I approached the wooden podium and began my first oral argument. There were about 300 students behind me on bleachers, and three justices in front, asking questions of me and my friend on the other side, who represented the People of the State of California. Those justices were Arthur Scotland, the court's presiding justice; (7) Vance Raye, the court's first African--American justice (who would later succeed Scotland as the presiding justice); (8) and Consuelo Callahan, the court's first Latina justice (who would later be appointed to the Ninth Circuit Court of Appeals). (9)
When my client's oral argument finished, I realized that this was the second day of the court's two-day outreach program. The first day, Presiding Justice Scotland had given "an overview of the appellate process to teachers and students studying American government." (10) The second day included a question-and-answer session at which the students were "invited to ask questions about the appellate process and the role of the courts of appeal in our system of government." (11) One question that elicited laughter from the audience and justices alike was how much the justices got paid. If I were a teenager in the audience, I would have probably asked that question, too.

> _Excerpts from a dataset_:
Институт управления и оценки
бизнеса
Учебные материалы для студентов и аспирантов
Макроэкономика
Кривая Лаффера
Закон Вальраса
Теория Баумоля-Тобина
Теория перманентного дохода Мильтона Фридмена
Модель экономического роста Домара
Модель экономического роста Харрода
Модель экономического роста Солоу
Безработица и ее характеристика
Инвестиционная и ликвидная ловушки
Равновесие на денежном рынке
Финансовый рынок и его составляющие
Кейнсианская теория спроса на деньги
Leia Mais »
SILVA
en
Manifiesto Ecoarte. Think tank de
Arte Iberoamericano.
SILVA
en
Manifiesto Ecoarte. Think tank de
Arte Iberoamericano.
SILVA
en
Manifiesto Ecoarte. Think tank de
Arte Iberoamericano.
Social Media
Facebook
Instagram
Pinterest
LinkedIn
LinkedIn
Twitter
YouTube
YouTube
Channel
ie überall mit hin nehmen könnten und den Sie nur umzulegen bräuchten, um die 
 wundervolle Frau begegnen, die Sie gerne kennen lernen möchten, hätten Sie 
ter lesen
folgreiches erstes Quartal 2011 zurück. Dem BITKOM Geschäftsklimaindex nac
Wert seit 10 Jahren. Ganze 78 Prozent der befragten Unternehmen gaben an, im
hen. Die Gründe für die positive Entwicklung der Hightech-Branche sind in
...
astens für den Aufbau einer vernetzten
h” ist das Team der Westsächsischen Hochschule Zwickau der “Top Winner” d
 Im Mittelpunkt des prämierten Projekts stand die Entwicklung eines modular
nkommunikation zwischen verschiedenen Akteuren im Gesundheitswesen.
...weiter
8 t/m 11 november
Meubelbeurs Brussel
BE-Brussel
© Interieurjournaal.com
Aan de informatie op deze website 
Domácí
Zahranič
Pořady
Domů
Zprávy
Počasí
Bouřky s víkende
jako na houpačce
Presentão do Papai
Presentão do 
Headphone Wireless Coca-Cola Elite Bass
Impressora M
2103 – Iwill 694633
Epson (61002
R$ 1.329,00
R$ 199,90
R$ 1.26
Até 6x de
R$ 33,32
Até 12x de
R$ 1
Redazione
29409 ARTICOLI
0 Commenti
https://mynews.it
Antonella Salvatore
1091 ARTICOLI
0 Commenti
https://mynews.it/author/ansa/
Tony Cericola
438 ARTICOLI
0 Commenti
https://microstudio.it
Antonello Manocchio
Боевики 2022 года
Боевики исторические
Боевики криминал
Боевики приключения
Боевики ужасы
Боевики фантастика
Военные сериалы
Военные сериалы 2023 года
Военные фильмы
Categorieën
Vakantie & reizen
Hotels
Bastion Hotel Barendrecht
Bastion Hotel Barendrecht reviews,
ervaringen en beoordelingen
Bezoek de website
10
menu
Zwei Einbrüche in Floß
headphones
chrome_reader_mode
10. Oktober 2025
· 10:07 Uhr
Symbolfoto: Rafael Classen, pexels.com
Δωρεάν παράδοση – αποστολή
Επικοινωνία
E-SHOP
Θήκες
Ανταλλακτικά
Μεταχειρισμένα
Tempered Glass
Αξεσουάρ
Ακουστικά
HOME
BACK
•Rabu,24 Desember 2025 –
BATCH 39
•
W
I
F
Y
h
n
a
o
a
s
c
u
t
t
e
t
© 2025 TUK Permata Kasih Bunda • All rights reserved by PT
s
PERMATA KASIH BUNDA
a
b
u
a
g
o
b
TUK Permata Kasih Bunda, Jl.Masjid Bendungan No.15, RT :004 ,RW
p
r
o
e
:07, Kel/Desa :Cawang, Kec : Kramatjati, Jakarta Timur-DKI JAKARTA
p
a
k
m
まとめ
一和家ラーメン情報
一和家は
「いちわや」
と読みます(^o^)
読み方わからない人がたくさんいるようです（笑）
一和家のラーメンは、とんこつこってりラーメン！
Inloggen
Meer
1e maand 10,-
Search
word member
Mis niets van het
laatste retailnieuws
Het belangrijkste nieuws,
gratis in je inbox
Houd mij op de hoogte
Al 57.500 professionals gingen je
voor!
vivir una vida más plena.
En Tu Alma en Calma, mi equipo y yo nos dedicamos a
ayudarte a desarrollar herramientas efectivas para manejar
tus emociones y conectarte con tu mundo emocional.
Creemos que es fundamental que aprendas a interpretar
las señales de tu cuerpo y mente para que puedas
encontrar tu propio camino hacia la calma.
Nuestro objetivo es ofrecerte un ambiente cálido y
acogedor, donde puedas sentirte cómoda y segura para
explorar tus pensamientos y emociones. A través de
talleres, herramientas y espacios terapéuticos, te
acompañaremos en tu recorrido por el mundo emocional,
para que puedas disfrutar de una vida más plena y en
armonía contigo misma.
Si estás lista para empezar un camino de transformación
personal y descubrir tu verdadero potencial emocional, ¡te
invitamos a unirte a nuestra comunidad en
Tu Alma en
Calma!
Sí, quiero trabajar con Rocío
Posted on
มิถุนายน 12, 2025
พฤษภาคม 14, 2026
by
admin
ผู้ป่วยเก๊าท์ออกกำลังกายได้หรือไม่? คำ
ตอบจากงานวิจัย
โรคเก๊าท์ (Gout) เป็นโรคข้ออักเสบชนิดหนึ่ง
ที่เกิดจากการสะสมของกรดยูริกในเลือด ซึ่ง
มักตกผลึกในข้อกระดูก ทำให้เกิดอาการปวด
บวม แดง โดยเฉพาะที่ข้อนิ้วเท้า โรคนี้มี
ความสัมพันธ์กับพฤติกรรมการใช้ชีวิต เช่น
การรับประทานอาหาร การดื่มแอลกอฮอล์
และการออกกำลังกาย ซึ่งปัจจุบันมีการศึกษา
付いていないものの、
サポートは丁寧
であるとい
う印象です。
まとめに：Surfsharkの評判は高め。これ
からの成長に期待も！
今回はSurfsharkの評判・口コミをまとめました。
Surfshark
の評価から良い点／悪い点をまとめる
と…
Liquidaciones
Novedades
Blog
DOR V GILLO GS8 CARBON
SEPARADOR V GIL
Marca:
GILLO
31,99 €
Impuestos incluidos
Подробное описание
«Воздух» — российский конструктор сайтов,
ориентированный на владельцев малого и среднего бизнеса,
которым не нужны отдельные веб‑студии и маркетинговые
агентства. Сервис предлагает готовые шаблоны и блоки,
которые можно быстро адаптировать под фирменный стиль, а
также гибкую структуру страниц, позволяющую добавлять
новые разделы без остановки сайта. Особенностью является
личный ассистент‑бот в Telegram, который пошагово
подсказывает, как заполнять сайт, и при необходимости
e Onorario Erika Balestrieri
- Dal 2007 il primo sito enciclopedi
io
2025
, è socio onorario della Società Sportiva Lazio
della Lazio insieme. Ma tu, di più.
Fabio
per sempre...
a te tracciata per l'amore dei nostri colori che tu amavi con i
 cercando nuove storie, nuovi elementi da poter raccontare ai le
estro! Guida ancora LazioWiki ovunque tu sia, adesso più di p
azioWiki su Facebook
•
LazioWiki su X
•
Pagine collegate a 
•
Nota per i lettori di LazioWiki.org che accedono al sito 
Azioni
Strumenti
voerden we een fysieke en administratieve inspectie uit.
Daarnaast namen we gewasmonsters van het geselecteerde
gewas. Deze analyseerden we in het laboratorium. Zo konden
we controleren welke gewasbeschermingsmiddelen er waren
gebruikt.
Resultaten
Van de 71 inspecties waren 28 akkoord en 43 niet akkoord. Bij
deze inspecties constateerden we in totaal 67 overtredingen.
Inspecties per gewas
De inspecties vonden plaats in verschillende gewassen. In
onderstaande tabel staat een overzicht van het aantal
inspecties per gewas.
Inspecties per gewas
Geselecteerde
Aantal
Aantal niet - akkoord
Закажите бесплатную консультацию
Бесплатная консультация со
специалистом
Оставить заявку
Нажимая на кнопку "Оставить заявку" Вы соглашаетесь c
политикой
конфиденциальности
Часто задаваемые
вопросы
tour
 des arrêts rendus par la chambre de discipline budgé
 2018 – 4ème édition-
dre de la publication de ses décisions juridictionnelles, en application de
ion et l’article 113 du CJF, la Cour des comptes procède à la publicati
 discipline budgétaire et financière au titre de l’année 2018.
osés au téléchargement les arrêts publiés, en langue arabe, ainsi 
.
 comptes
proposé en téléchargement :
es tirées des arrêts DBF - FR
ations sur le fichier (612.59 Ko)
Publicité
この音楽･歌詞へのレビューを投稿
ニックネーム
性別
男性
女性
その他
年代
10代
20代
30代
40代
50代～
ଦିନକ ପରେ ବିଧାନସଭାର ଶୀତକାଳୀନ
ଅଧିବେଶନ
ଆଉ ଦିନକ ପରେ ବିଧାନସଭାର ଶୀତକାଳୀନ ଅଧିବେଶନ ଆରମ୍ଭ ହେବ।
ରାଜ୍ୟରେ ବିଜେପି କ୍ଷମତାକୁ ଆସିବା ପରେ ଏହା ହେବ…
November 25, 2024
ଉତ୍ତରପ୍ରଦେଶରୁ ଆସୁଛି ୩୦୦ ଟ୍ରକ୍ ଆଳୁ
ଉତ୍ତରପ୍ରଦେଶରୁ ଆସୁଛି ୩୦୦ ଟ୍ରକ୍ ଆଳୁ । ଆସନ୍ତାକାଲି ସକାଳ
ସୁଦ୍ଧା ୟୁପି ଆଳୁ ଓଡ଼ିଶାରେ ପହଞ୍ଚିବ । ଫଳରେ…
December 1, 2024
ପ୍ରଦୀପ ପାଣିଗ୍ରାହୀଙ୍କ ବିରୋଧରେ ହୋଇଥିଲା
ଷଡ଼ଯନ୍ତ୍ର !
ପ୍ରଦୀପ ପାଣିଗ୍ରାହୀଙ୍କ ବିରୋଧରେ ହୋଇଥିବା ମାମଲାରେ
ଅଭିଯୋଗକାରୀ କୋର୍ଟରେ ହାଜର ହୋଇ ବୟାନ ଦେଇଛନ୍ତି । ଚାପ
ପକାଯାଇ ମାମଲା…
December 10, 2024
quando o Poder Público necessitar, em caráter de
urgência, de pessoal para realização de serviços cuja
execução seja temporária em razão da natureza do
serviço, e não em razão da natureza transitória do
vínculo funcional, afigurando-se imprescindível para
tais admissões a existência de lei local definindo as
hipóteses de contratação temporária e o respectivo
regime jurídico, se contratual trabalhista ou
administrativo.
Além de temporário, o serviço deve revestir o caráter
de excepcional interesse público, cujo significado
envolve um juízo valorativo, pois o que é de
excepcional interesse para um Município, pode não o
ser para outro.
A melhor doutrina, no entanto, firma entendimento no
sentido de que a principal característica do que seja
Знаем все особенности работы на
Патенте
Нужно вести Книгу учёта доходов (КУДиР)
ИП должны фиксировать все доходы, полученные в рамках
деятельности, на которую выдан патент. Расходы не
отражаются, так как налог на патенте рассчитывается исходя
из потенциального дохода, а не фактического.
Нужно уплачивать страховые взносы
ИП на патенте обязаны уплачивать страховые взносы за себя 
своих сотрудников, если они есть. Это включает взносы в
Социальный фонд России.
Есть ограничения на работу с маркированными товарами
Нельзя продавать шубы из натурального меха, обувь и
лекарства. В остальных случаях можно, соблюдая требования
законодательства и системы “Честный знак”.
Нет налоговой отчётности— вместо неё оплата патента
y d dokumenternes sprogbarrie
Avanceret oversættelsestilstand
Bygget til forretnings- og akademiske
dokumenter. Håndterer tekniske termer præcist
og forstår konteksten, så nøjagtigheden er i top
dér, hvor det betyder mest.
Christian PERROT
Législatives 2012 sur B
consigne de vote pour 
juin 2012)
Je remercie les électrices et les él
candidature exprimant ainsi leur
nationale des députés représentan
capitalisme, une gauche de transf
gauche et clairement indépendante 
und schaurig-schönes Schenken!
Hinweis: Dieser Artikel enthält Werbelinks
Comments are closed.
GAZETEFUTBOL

> _Instructions_:
**1.** Decide whether each statement agrees with the account of the oral argument, answering yes or no and quoting the words of the account that settle it. (a) About 300 students sat on bleachers behind the speaker. (b) Consuelo Callahan was the court's presiding justice at the time of the argument. (c) On the first day of the program, Scotland gave an overview of the appellate process to teachers and students.
**2.** Extend the account of the oral argument, picking up after its final sentence.

> _Answer list_:
**1.**
(a) Yes: "There were about 300 students behind me on bleachers"
(b) No: "Arthur Scotland, the court's presiding justice"
(c) Yes: "Presiding Justice Scotland had given "an overview of the appellate process to teachers and students studying American government.""

**2.**
The innovation of this court outreach program was it brought the courtroom to hundreds of students who otherwise would have had almost no opportunity to see how an appellate court functioned. The California Court of Appeal, Third Appellate District is geographically vast, "stretching] over 23 counties... [and] is larger than the combined area of Connecticut, Delaware, New Hampshire, Rhode Island, and vermont." (12) It was not feasible that students would be able to travel to Sacramento from these outlying counties to see justice in action. This innovation received statewide attention when the Third Appellate District was recognized by the administrative arm of the California court system in January 2002 with the Ralph N. Kleps Award for Improvement of the Administration of the Courts. (13)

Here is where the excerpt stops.